- _ABOUT THIS TASK_
In the listing below, the answer starts at the line that has "histopathology image of" and stops after the line that has "of human adenocarcinoma"; please repeat that part exactly and nothing more.

- _DATA TO EXAMINE_

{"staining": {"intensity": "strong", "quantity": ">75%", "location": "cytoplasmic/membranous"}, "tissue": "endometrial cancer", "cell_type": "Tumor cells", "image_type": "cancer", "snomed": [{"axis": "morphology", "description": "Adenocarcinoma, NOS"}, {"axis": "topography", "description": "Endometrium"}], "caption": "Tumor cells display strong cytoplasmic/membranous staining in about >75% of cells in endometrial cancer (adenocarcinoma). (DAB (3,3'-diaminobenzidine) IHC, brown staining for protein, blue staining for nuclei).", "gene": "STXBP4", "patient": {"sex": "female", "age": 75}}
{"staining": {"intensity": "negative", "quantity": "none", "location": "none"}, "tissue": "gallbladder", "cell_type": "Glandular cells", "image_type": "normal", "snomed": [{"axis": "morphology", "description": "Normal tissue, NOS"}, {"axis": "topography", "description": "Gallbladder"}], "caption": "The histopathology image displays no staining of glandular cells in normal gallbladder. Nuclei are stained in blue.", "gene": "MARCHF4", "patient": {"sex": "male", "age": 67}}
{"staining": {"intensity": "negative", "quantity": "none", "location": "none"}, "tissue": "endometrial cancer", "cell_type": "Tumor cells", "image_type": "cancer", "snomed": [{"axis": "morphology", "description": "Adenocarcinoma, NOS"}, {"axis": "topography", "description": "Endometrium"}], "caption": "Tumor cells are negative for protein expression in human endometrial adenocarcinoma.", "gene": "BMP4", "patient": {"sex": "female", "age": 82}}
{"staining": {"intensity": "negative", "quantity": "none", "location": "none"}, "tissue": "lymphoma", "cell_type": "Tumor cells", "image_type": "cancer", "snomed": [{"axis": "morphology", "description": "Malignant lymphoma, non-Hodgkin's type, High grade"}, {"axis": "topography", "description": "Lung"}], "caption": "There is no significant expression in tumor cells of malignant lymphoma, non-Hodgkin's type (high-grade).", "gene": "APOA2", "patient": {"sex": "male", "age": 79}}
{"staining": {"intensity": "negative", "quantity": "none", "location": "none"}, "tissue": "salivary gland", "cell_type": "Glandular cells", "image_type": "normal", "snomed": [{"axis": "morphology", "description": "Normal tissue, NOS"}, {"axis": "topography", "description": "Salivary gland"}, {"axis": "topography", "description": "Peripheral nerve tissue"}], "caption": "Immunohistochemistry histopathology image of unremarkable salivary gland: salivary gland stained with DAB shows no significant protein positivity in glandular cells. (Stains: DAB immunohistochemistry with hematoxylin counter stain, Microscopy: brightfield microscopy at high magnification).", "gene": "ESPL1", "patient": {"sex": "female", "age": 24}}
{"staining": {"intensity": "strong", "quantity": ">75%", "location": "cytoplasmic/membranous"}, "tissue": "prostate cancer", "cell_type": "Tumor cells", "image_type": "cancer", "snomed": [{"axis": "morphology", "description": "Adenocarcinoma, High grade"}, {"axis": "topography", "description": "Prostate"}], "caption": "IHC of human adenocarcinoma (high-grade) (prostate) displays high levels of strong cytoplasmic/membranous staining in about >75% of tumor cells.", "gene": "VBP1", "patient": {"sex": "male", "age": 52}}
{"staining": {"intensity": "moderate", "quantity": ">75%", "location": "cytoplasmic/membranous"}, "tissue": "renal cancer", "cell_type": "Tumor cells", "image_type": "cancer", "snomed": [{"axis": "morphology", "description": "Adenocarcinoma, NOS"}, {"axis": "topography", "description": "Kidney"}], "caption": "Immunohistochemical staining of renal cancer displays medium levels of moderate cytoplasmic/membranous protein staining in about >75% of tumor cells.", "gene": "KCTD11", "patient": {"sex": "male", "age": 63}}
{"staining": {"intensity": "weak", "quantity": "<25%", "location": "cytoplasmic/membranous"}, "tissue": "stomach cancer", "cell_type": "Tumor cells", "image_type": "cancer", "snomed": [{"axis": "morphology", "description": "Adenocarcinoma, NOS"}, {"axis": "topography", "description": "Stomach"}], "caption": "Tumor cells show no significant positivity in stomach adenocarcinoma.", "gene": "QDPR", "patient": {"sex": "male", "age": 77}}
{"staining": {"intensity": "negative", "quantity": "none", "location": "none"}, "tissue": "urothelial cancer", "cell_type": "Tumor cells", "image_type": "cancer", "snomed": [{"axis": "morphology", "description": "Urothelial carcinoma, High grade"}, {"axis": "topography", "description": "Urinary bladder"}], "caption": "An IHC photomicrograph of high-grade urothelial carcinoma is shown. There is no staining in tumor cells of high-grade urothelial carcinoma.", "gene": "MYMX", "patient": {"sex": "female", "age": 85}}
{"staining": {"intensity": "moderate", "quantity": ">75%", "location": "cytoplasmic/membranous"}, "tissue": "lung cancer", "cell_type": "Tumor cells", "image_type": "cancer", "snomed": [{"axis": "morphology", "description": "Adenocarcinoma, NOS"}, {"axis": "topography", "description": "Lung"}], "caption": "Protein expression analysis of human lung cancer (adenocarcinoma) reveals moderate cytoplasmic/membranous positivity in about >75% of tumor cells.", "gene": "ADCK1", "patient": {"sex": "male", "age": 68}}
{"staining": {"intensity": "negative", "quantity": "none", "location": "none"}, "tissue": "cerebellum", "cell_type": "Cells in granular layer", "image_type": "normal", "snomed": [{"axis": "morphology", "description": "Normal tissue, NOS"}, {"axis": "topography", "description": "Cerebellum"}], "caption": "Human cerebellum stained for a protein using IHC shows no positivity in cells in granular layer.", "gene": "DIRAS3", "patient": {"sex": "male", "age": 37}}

- _OUTPUT FOR THIS TASK_
{"staining": {"intensity": "negative", "quantity": "none", "location": "none"}, "tissue": "salivary gland", "cell_type": "Glandular cells", "image_type": "normal", "snomed": [{"axis": "morphology", "description": "Normal tissue, NOS"}, {"axis": "topography", "description": "Salivary gland"}, {"axis": "topography", "description": "Peripheral nerve tissue"}], "caption": "Immunohistochemistry histopathology image of unremarkable salivary gland: salivary gland stained with DAB shows no significant protein positivity in glandular cells. (Stains: DAB immunohistochemistry with hematoxylin counter stain, Microscopy: brightfield microscopy at high magnification).", "gene": "ESPL1", "patient": {"sex": "female", "age": 24}}
{"staining": {"intensity": "strong", "quantity": ">75%", "location": "cytoplasmic/membranous"}, "tissue": "prostate cancer", "cell_type": "Tumor cells", "image_type": "cancer", "snomed": [{"axis": "morphology", "description": "Adenocarcinoma, High grade"}, {"axis": "topography", "description": "Prostate"}], "caption": "IHC of human adenocarcinoma (high-grade) (prostate) displays high levels of strong cytoplasmic/membranous staining in about >75% of tumor cells.", "gene": "VBP1", "patient": {"sex": "male", "age": 52}}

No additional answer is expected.